:: Task instructions ::
Reproduce nothing but the lines from the one with "high-resolution image shows" down to the last line of the data below.

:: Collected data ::
# # # # # # #

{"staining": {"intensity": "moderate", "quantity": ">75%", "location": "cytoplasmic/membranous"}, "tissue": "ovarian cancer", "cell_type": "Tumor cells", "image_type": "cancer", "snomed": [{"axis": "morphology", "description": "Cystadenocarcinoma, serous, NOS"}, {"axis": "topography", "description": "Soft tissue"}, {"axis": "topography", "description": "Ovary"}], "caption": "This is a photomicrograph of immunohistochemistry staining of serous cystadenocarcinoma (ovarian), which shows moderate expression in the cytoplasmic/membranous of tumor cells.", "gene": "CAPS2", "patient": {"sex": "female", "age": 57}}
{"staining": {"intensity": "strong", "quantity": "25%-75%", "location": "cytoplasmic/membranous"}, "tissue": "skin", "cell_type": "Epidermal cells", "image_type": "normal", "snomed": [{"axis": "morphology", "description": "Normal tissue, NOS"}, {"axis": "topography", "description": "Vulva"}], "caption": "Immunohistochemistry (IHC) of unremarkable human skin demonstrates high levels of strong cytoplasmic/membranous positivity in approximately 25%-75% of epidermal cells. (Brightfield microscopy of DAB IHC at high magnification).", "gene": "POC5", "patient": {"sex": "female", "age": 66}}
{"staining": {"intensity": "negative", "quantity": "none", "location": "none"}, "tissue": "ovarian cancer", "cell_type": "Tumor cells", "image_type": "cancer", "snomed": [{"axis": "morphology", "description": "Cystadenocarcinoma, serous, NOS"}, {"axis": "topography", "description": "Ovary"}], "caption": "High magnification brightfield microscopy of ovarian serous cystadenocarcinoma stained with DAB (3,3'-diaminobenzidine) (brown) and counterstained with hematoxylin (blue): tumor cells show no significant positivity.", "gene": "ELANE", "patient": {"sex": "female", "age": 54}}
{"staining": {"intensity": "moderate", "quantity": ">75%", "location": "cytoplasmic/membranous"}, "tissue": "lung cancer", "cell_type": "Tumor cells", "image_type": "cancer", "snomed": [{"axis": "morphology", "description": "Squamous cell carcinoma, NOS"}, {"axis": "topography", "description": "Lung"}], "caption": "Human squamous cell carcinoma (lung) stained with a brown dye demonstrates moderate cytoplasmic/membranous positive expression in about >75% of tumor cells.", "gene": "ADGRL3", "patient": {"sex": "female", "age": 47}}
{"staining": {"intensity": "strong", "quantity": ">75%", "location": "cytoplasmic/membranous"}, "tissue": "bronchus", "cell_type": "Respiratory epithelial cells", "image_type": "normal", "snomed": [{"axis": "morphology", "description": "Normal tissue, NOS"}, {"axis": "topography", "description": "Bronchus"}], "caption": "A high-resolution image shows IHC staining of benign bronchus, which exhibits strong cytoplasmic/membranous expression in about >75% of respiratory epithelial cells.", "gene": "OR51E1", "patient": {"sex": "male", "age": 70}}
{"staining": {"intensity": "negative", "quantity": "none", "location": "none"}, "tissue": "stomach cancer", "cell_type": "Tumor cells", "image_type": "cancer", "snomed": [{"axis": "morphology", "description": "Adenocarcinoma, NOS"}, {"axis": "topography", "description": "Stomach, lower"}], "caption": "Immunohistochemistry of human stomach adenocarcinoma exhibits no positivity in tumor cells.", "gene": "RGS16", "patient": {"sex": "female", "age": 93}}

# # # # # # #

:: Solution for this problem ::
{"staining": {"intensity": "strong", "quantity": ">75%", "location": "cytoplasmic/membranous"}, "tissue": "bronchus", "cell_type": "Respiratory epithelial cells", "image_type": "normal", "snomed": [{"axis": "morphology", "description": "Normal tissue, NOS"}, {"axis": "topography", "description": "Bronchus"}], "caption": "A high-resolution image shows IHC staining of benign bronchus, which exhibits strong cytoplasmic/membranous expression in about >75% of respiratory epithelial cells.", "gene": "OR51E1", "patient": {"sex": "male", "age": 70}}
{"staining": {"intensity": "negative", "quantity": "none", "location": "none"}, "tissue": "stomach cancer", "cell_type": "Tumor cells", "image_type": "cancer", "snomed": [{"axis": "morphology", "description": "Adenocarcinoma, NOS"}, {"axis": "topography", "description": "Stomach, lower"}], "caption": "Immunohistochemistry of human stomach adenocarcinoma exhibits no positivity in tumor cells.", "gene": "RGS16", "patient": {"sex": "female", "age": 93}}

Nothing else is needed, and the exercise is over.